Sunday, 10 October 2010

Fiction is Not all Bad and Confessions of a Used-Book Salesman

Anyone who knows me, also knows how much I like to browse fictional bookshelves.  This was not always something I would admit.  There was a time when I too suffered from the mistaken notion that reading fiction was of somewhat lesser importance to reading fact.  

It's now when I know better that I can say that most written material that portrays itself as fact is really fiction, and probably more fictional than those books like my own (now) that claim to be almost totally fictional.  I dare anyone to find a real fact in anything I have ever read or written.  No, the world of writing is almost always fictional.

That's ok!  People can cope with a fictional world.  There is no necessity for what you read to be fact, starting with Santa Claus!  How boring would life be without this strange man or idea of a man who lives forever.  

The Most Amazing Fiction:

Closer to home, we have God, the most mythical being ever and the most fictional character to be found ever.  What would our world be like without God?  

Even though God as a human being is fiction, we have a very strong sense that God matters, and in that sense God is very real.  God is a paradox being fictional and real at the same time.  Jesus as a human likewise is fictional and real at the same time.  

People could argue to their death that God and Jesus do not and did not ever exist, but they would miss the point.  We have the capacity and the potential for God and Jesus to exist in our mind and that is sufficient.

- _Data shown_:
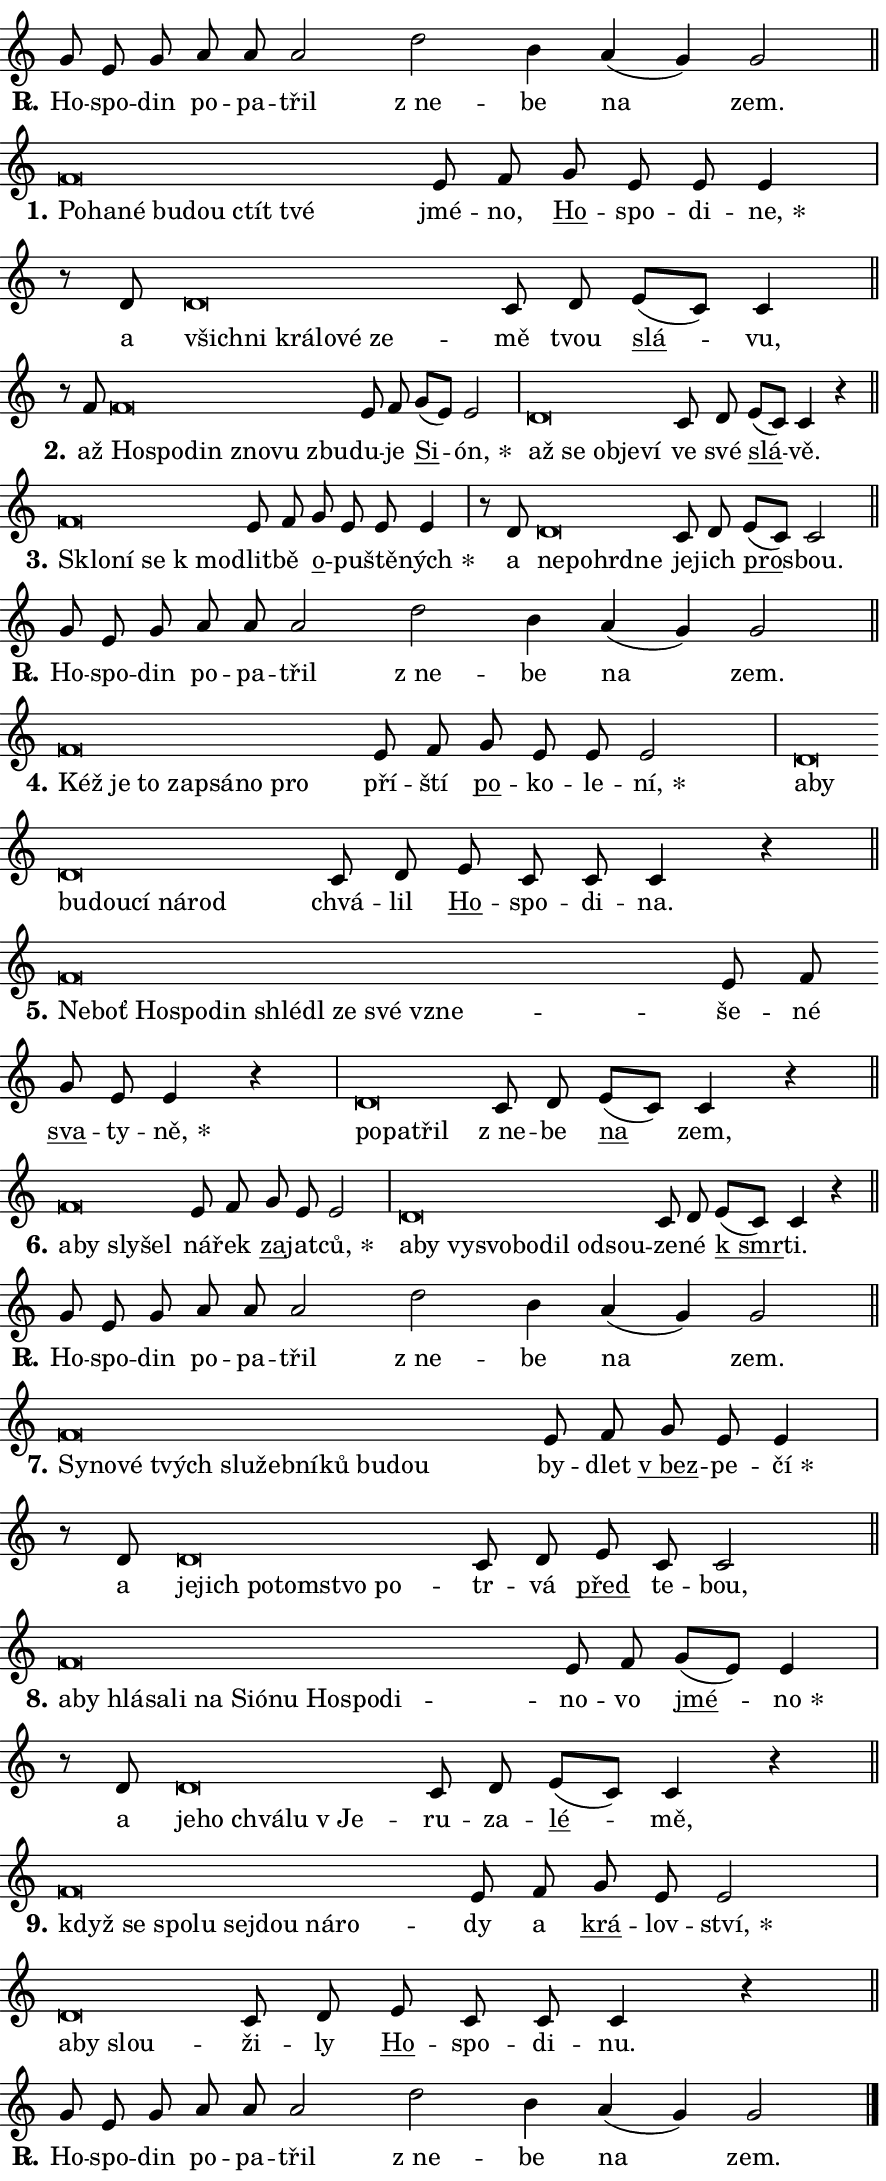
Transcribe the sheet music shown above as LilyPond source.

- _Directions for this task_: Repeat the post on fiction, starting at "It's now when" and ending at "almost always fictional.", and swap "fact" for "truth".

- _Response to the exercise_:
It's now when I know better that I can say that most written material that portrays itself as truth is really fiction, and probably more fictional than those books like my own (now) that claim to be almost totally fictional.  I dare anyone to find a real truth in anything I have ever read or written.  No, the world of writing is almost always fictional.